State Can’t Cut Medi-Cal Fees
A federal court has ruled that the state of California acted illegally by trying to cut Medi-Cal fees by 10% last year for doctors and others who treat 7.1 million poor people. The ruling means that doctors will be retroactively paid in full for claims that were paid at 90% during the six weeks that the 10% cut was in effect. CMA’s legal efforts last year helped reverse the cuts and restore more than $1 billion to California’s healthcare system, including $121 million to California physicians who provide care to the poor. CMA attorneys are already consulting and working with Supreme Court experts to prepare for any challenge that could be mounted by the state to overturn this ruling.
It’s Cumbersome, Wasteful, and Off-putting to Doctors
Medi-Cal’s costly Treatment Authorization Request (TAR) process is set for an audit thanks to CMA. The TAR program costs the state $1.5 billion to administer and creates considerable added paperwork for physicians serving Medi-Cal patients. Since 92% of TARs are granted, the process does little more than delay treatment and increase administrative costs in nine out of 10 cases. CMA is advocating that those funds be spent on providing actual healthcare, like maintaining the state’s Healthy Families program, rather than wasteful administration, particularly given the state’s budget situation.

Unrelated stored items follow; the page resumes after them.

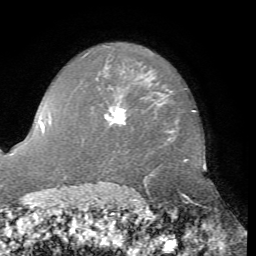
Breast MRI, one axial slice; slice 55 of 76 in the series (ordered by position); cropped to one breast; dynamic contrast-enhanced series, time point 2 of 7 at this slice position (early post-contrast); 1.5 T; TE 4.3 ms, TR 8.7 ms; 2.2 mm slice thickness; 256 × 256 image matrix, field of view 180 × 180 mm. Female patient.
Structures marked on this image (semi-automatic segmentation, software-assisted and operator-edited):
- enhancing-tissue mask used for the functional tumour volume (all voxels passing the contrast-enhancement thresholds inside the analysis volume; usually the tumour): bounding box [x1, y1, x2, y2] px = [105, 108, 126, 125]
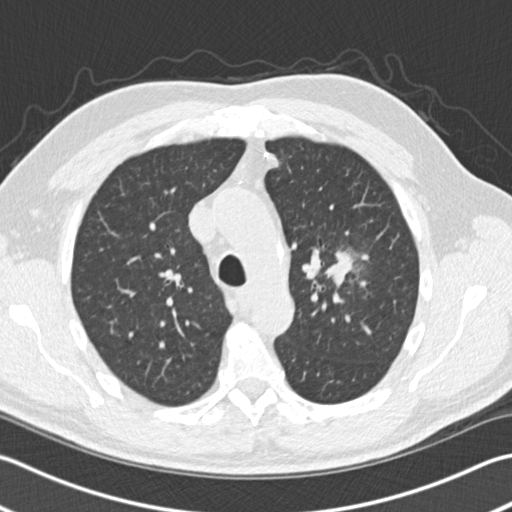
Low-dose screening chest CT, one axial slice. Position 110 of 153 along the scan axis. Reconstruction kernel B30f. 120 kVp. Lung window (W 1500 / L -600 HU). 2 mm slice thickness. 512 × 512 image matrix, field of view 346 × 346 mm.
Outlined on this slice (expert manual segmentation):
- lesion 1 (tumor, upper lobe of left lung): bounding box (x1, y1, x2, y2) in pixels: (326, 252, 353, 284)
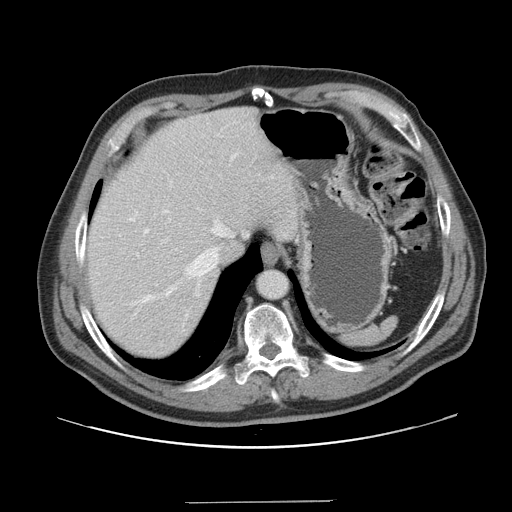
Contrast-enhanced abdominal CT, one axial slice. Slice 128 of 151 in the series (ordered by position). 120 kVp. Intravenous contrast given. Soft-tissue window (W 400 / L 40 HU). 2.5 mm slice thickness. 512 × 512 image matrix, field of view 399 × 399 mm. Case-level facts recorded for this patient, not image findings: patient: male, age 41 years at operation; diagnosis: colorectal cancer liver metastases, imaged before liver resection; multiple liver metastases: no; largest metastasis: 2.1 cm; disease in both lobes: no.
Outlined on this slice (expert manual segmentation):
- hepatic veins: box from (x=129, y=155) to (x=235, y=302) px
- liver: (x=87, y=108)–(x=301, y=359)
- planned liver remnant (the part of the liver to remain after resection): (x=87, y=121)–(x=252, y=359)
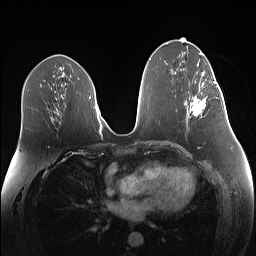
Breast MRI (dynamic contrast-enhanced), one axial slice; position 68 of 160 along the scan axis; dynamic contrast-enhanced series, time point 2 of 7 at this slice position (early post-contrast); 1.5 T; TE 1.4 ms, TR 5 ms; 256 × 256 image matrix, field of view 340 × 340 mm. Female patient.
Structures marked on this image (semi-automatically segmented with operator editing):
- enhancing-tissue mask used for the functional tumour volume (all voxels passing the contrast-enhancement thresholds inside the analysis volume; usually the tumour): bounding box (x1, y1, x2, y2) in pixels: (190, 82, 219, 117)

Fixing Medicare Payment Problems
This has been a top CMA priority for many years. CMA’s pressure on California’s congressional leadership has helped to create draft legislation that includes major changes to the Medicare payment system. While the legislation reduces payments to all other provider groups (hospitals, nursing homes, home health, Medicare Advantage health plans, and Pharma), it provides nearly $500 billion for physicians. The most significant victory for physicians is the plan to eliminate the SGR formula by wiping out $285 billion in future cuts. And, there are important market reforms that CMA has long sought for the for-profit health plan industry, including requirements to limit overhead and profit to 15%, and guarantees that individuals will not lose coverage or be subject to premium hikes because of health status or a pre-existing condition.